==== Task material ====

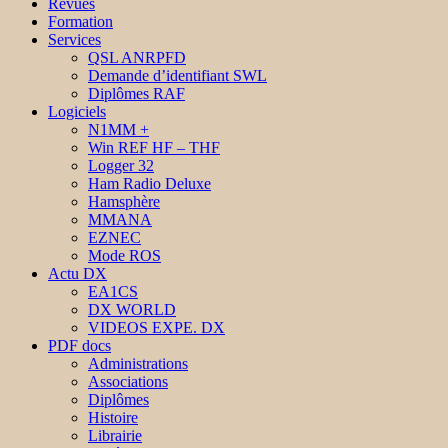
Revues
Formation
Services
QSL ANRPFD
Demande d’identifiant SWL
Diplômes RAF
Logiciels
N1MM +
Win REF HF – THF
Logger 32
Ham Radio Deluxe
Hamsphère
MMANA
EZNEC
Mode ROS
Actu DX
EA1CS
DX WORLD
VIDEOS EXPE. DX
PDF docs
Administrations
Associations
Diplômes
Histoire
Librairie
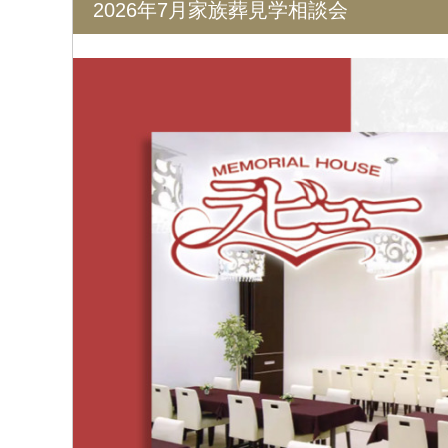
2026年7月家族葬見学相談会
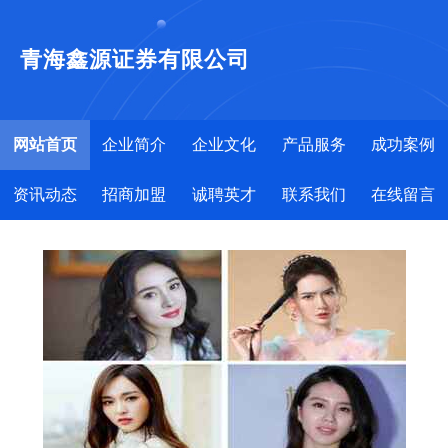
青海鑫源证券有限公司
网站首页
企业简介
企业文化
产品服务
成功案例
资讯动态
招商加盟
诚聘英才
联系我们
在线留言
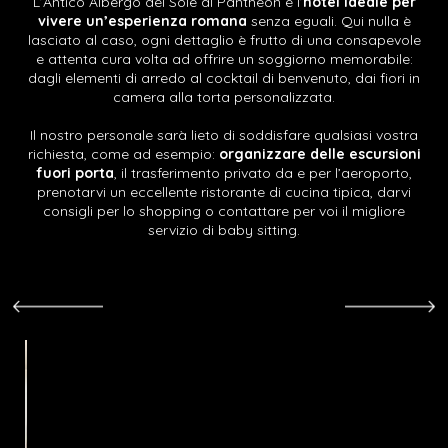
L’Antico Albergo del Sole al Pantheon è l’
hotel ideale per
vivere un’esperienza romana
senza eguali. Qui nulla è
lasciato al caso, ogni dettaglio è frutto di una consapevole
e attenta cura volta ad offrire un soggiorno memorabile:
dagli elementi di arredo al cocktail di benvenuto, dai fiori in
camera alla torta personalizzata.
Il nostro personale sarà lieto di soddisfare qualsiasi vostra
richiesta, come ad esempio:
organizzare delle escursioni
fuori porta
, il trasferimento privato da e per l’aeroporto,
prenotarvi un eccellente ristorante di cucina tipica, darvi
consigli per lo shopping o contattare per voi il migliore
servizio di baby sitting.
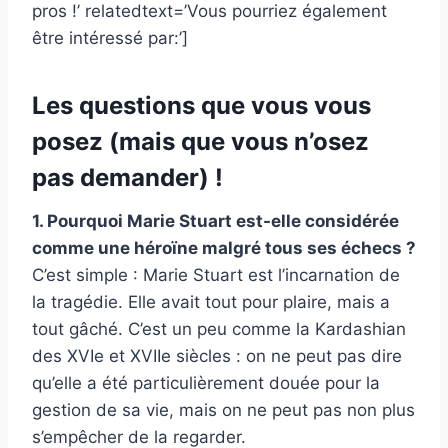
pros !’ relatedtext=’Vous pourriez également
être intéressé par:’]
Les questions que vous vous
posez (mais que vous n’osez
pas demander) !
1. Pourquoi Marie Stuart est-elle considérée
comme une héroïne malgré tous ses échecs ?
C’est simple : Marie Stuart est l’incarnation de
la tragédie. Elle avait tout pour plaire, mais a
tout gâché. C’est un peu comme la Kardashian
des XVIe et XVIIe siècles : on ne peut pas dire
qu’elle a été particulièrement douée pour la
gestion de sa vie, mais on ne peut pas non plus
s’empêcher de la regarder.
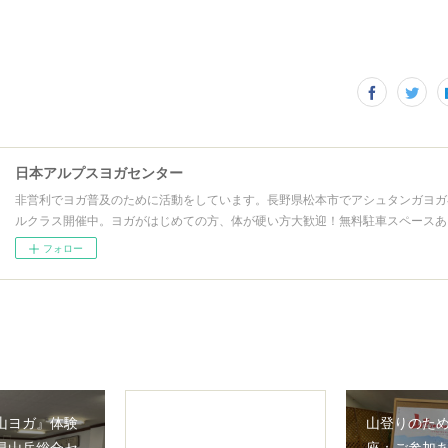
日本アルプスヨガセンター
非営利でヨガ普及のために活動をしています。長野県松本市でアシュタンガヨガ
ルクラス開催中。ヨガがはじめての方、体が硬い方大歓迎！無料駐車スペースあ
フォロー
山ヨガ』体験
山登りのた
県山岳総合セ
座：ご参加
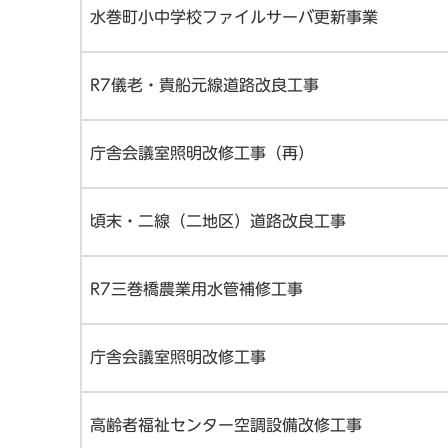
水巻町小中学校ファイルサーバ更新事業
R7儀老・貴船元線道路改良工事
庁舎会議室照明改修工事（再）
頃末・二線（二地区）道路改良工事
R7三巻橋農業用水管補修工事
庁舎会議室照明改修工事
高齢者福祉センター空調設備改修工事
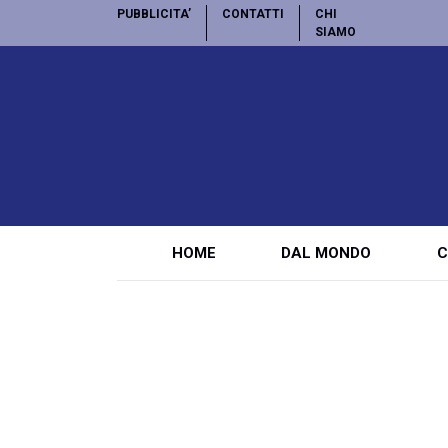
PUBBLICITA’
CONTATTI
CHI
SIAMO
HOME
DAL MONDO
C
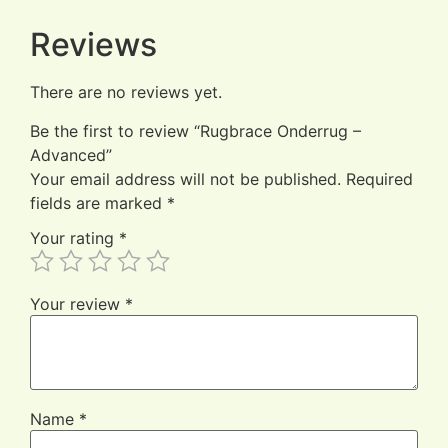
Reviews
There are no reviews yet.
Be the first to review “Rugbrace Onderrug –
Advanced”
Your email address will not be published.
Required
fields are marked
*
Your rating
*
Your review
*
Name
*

====
==== Task material ====

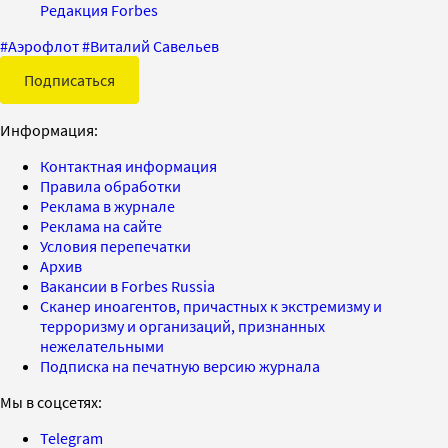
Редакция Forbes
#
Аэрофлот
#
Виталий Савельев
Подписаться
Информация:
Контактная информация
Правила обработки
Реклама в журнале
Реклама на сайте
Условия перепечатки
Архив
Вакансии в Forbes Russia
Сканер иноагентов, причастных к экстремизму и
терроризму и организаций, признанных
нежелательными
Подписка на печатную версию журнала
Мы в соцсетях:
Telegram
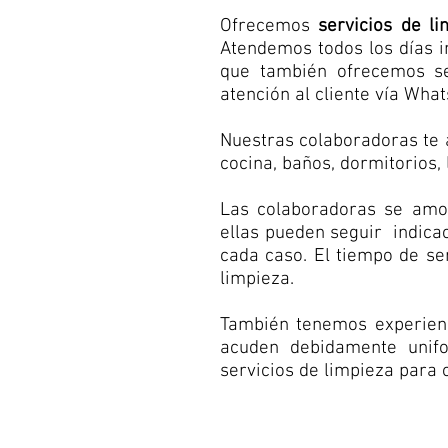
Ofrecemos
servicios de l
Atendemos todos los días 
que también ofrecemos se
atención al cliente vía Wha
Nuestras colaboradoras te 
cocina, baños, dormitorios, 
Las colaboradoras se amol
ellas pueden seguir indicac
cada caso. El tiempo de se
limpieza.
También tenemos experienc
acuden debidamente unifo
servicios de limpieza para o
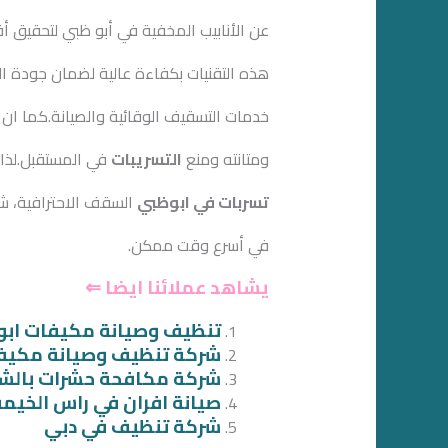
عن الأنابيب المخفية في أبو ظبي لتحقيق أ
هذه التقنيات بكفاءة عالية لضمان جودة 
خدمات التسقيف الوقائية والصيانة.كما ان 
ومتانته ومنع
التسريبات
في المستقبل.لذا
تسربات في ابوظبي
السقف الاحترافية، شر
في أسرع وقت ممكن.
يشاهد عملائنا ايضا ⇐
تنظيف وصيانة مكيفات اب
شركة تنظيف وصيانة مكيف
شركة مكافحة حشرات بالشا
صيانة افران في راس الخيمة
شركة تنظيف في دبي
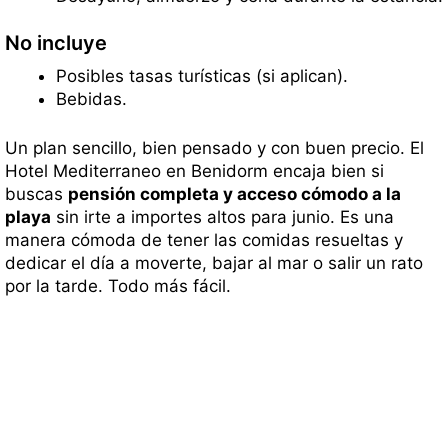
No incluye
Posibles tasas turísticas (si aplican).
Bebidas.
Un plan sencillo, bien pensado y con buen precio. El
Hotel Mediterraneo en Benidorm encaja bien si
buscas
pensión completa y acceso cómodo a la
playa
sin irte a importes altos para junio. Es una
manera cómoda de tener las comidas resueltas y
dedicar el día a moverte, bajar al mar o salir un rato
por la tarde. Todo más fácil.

====
==== Task material ====

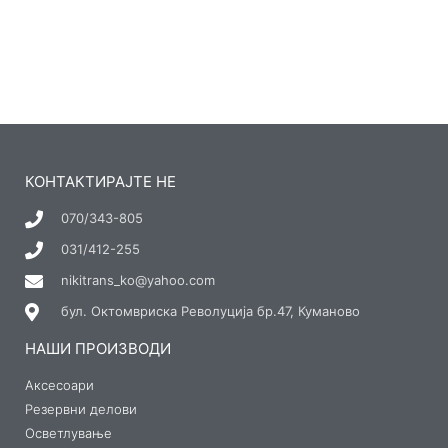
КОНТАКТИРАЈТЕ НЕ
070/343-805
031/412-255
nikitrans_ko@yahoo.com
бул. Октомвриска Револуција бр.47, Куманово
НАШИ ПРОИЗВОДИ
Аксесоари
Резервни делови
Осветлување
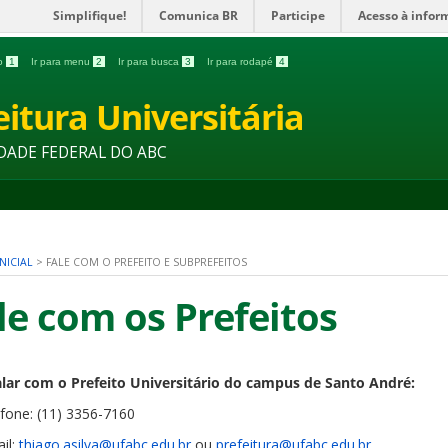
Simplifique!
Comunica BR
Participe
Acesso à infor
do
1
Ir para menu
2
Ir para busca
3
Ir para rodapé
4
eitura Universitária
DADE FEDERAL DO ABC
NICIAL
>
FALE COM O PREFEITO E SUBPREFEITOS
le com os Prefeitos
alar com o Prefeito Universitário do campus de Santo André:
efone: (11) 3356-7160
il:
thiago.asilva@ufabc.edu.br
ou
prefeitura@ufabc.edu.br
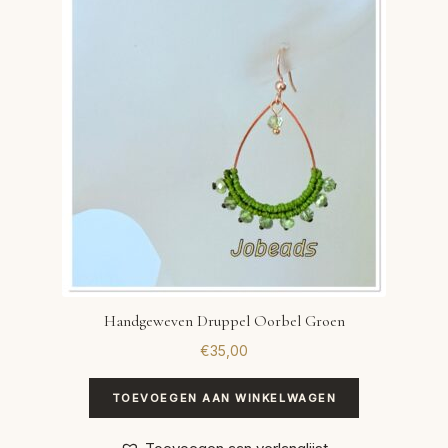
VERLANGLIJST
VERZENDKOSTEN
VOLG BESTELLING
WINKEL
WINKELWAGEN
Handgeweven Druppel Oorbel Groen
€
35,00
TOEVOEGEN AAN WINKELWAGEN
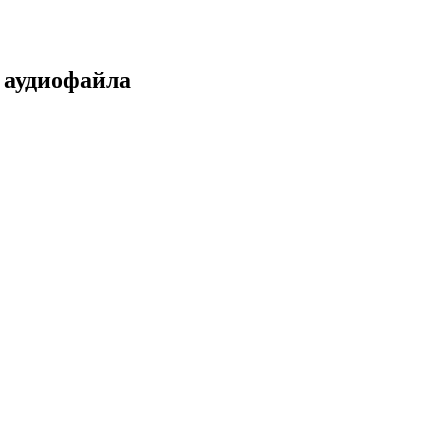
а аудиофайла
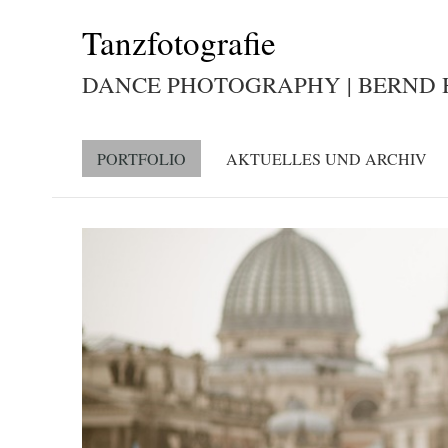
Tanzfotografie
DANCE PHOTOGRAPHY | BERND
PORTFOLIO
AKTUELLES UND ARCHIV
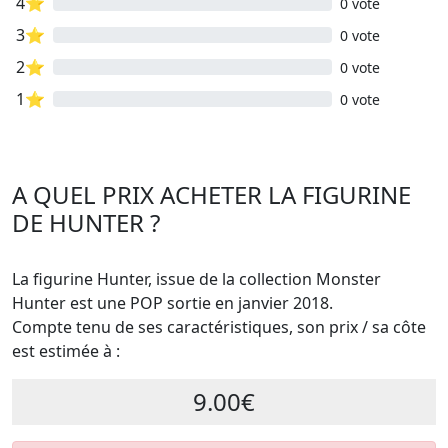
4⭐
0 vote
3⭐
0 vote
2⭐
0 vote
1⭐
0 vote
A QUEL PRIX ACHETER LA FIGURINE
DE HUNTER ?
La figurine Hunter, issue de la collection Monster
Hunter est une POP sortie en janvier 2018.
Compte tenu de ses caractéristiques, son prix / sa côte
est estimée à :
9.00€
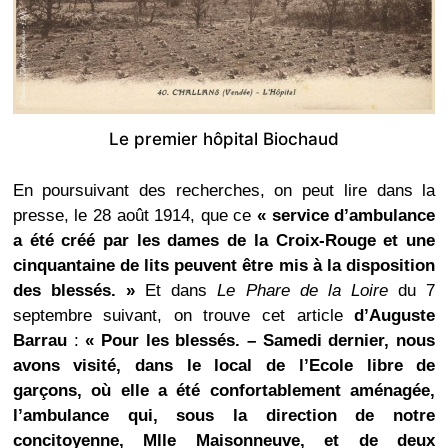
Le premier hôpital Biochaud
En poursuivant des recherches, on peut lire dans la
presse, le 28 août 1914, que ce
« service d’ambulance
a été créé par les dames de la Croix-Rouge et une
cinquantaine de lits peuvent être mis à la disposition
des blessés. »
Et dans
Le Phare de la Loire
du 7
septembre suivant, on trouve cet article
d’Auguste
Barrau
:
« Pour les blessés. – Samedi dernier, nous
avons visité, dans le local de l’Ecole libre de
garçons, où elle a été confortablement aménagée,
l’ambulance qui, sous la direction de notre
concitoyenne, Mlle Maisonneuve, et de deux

====

Exercise
In the entries above, please find the line with "pas demander) !" and the line with "qu’elle a été particulièrement douée pour la", then write out exactly those two lines and every line between them, and nothing more.

Expected answer
pas demander) !
1. Pourquoi Marie Stuart est-elle considérée
comme une héroïne malgré tous ses échecs ?
C’est simple : Marie Stuart est l’incarnation de
la tragédie. Elle avait tout pour plaire, mais a
tout gâché. C’est un peu comme la Kardashian
des XVIe et XVIIe siècles : on ne peut pas dire
qu’elle a été particulièrement douée pour la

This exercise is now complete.